Files interminables, jerricans empilés dans les coffres et conducteurs anxieux : depuis quelques heures, plusieurs stations-service françaises voient affluer des automobilistes venus faire « le plein de précaution ».

Une réaction compréhensible face aux tensions au Moyen-Orient, mais qui pourrait paradoxalement provoquer la crise que beaucoup redoutent. La nervosité actuelle trouve son origine à plus de 7 000 kilomètres de la France, dans le Golfe Persique. Après les frappes visant l’Iran, l’attention internationale s’est rapidement portée sur le détroit d’Ormuz, passage maritime stratégique pour l’approvisionnement énergétique mondial.
Chaque jour, près de 20 % du pétrole consommé dans le monde transite par ce corridor maritime, ce qui en fait l’un des points névralgiques du commerce énergétique.

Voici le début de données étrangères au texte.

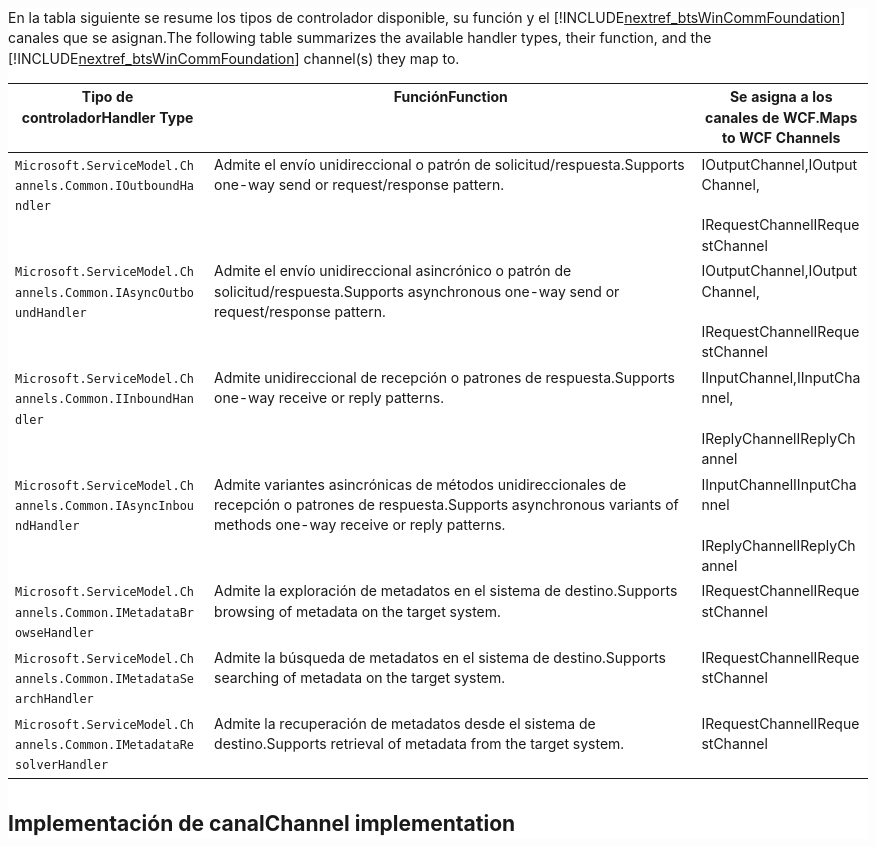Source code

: <span data-ttu-id="cc8cd-109">En la tabla siguiente se resume los tipos de controlador disponible, su función y el [!INCLUDE[nextref_btsWinCommFoundation](../../includes/nextref-btswincommfoundation-md.md)] canales que se asignan.</span><span class="sxs-lookup"><span data-stu-id="cc8cd-109">The following table summarizes the available handler types, their function, and the [!INCLUDE[nextref_btsWinCommFoundation](../../includes/nextref-btswincommfoundation-md.md)] channel(s) they map to.</span></span>  
  
|<span data-ttu-id="cc8cd-110">**Tipo de controlador**</span><span class="sxs-lookup"><span data-stu-id="cc8cd-110">**Handler Type**</span></span>|<span data-ttu-id="cc8cd-111">**Función**</span><span class="sxs-lookup"><span data-stu-id="cc8cd-111">**Function**</span></span>|<span data-ttu-id="cc8cd-112">**Se asigna a los canales de WCF.**</span><span class="sxs-lookup"><span data-stu-id="cc8cd-112">**Maps to WCF Channels**</span></span>|  
|---|---|---|  
|`Microsoft.ServiceModel.Channels.Common.IOutboundHandler`|<span data-ttu-id="cc8cd-113">Admite el envío unidireccional o patrón de solicitud/respuesta.</span><span class="sxs-lookup"><span data-stu-id="cc8cd-113">Supports one-way send or request/response pattern.</span></span>|<span data-ttu-id="cc8cd-114">IOutputChannel,</span><span class="sxs-lookup"><span data-stu-id="cc8cd-114">IOutputChannel,</span></span><br /><br /> <span data-ttu-id="cc8cd-115">IRequestChannel</span><span class="sxs-lookup"><span data-stu-id="cc8cd-115">IRequestChannel</span></span>|  
|`Microsoft.ServiceModel.Channels.Common.IAsyncOutboundHandler`|<span data-ttu-id="cc8cd-116">Admite el envío unidireccional asincrónico o patrón de solicitud/respuesta.</span><span class="sxs-lookup"><span data-stu-id="cc8cd-116">Supports asynchronous one-way send or request/response pattern.</span></span>|<span data-ttu-id="cc8cd-117">IOutputChannel,</span><span class="sxs-lookup"><span data-stu-id="cc8cd-117">IOutputChannel,</span></span><br /><br /> <span data-ttu-id="cc8cd-118">IRequestChannel</span><span class="sxs-lookup"><span data-stu-id="cc8cd-118">IRequestChannel</span></span>|  
|`Microsoft.ServiceModel.Channels.Common.IInboundHandler`|<span data-ttu-id="cc8cd-119">Admite unidireccional de recepción o patrones de respuesta.</span><span class="sxs-lookup"><span data-stu-id="cc8cd-119">Supports one-way receive or reply patterns.</span></span>|<span data-ttu-id="cc8cd-120">IInputChannel,</span><span class="sxs-lookup"><span data-stu-id="cc8cd-120">IInputChannel,</span></span><br /><br /> <span data-ttu-id="cc8cd-121">IReplyChannel</span><span class="sxs-lookup"><span data-stu-id="cc8cd-121">IReplyChannel</span></span>|  
|`Microsoft.ServiceModel.Channels.Common.IAsyncInboundHandler`|<span data-ttu-id="cc8cd-122">Admite variantes asincrónicas de métodos unidireccionales de recepción o patrones de respuesta.</span><span class="sxs-lookup"><span data-stu-id="cc8cd-122">Supports asynchronous variants of methods one-way receive or reply patterns.</span></span>|<span data-ttu-id="cc8cd-123">IInputChannel</span><span class="sxs-lookup"><span data-stu-id="cc8cd-123">IInputChannel</span></span><br /><br /> <span data-ttu-id="cc8cd-124">IReplyChannel</span><span class="sxs-lookup"><span data-stu-id="cc8cd-124">IReplyChannel</span></span>|  
|`Microsoft.ServiceModel.Channels.Common.IMetadataBrowseHandler`|<span data-ttu-id="cc8cd-125">Admite la exploración de metadatos en el sistema de destino.</span><span class="sxs-lookup"><span data-stu-id="cc8cd-125">Supports browsing of metadata on the target system.</span></span>|<span data-ttu-id="cc8cd-126">IRequestChannel</span><span class="sxs-lookup"><span data-stu-id="cc8cd-126">IRequestChannel</span></span>|  
|`Microsoft.ServiceModel.Channels.Common.IMetadataSearchHandler`|<span data-ttu-id="cc8cd-127">Admite la búsqueda de metadatos en el sistema de destino.</span><span class="sxs-lookup"><span data-stu-id="cc8cd-127">Supports searching of metadata on the target system.</span></span>|<span data-ttu-id="cc8cd-128">IRequestChannel</span><span class="sxs-lookup"><span data-stu-id="cc8cd-128">IRequestChannel</span></span>|  
|`Microsoft.ServiceModel.Channels.Common.IMetadataResolverHandler`|<span data-ttu-id="cc8cd-129">Admite la recuperación de metadatos desde el sistema de destino.</span><span class="sxs-lookup"><span data-stu-id="cc8cd-129">Supports retrieval of metadata from the target system.</span></span>|<span data-ttu-id="cc8cd-130">IRequestChannel</span><span class="sxs-lookup"><span data-stu-id="cc8cd-130">IRequestChannel</span></span>|  
  
## <a name="channel-implementation"></a><span data-ttu-id="cc8cd-131">Implementación de canal</span><span class="sxs-lookup"><span data-stu-id="cc8cd-131">Channel implementation</span></span>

La simple menace d’un blocage, même partiel, suffit à provoquer des tensions sur les marchés pétroliers et une volatilité accrue du prix du baril.
Pour de nombreux automobilistes, ce contexte suffit à alimenter l’inquiétude. L’idée d’une hausse imminente des prix ou d’une éventuelle pénurie pousse certains conducteurs à anticiper en remplissant leurs réservoirs — et parfois plusieurs bidons.

Une ruée qui peut créer la pénurie elle-même
À ce stade, aucune rupture d’approvisionnement n’est constatée en France. Les stocks stratégiques, les capacités de raffinage et les contrats d’importation permettent d’absorber un choc temporaire. La chaîne logistique reste opérationnelle et les réserves sont jugées suffisantes pour plusieurs semaines.
Le véritable risque réside ailleurs : dans le comportement collectif des consommateurs. Une ruée simultanée vers les stations-service peut vider rapidement les cuves locales. Les infrastructures de distribution ne sont pas conçues pour absorber un afflux massif et soudain d’automobilistes, surtout lorsque ceux-ci remplissent plusieurs contenants.
Dans ces conditions, une situation parfaitement stable peut basculer en pénurie locale. Les stations se retrouvent temporairement à sec, les files s’allongent et les tensions montent entre conducteurs.
Un phénomène bien connu lors des crises énergétiques

Ce mécanisme est loin d’être inédit. Lors de précédentes crises énergétiques, la psychologie collective a souvent joué un rôle déterminant. La peur d’une pénurie entraîne une surconsommation immédiate, qui finit par provoquer les ruptures que l’on cherchait précisément à éviter.
Les experts rappellent que même dans les grandes agglomérations, les stations-service disposent de capacités de stockage limitées. Lorsque la demande explose en quelques heures, les livraisons ne peuvent pas toujours suivre le rythme.
Pourquoi les autorités appellent au calme
Dans l’immédiat, les autorités rappellent que la situation française reste sous contrôle. Les réserves stratégiques, la diversification des importations et les infrastructures logistiques offrent une marge de sécurité importante. La meilleure manière d’éviter une crise reste donc d’éviter les achats de précaution excessifs. Remplir plusieurs jerricans ou faire le plein alors que le réservoir est déjà largement suffisant contribue à accentuer la pression sur les stations.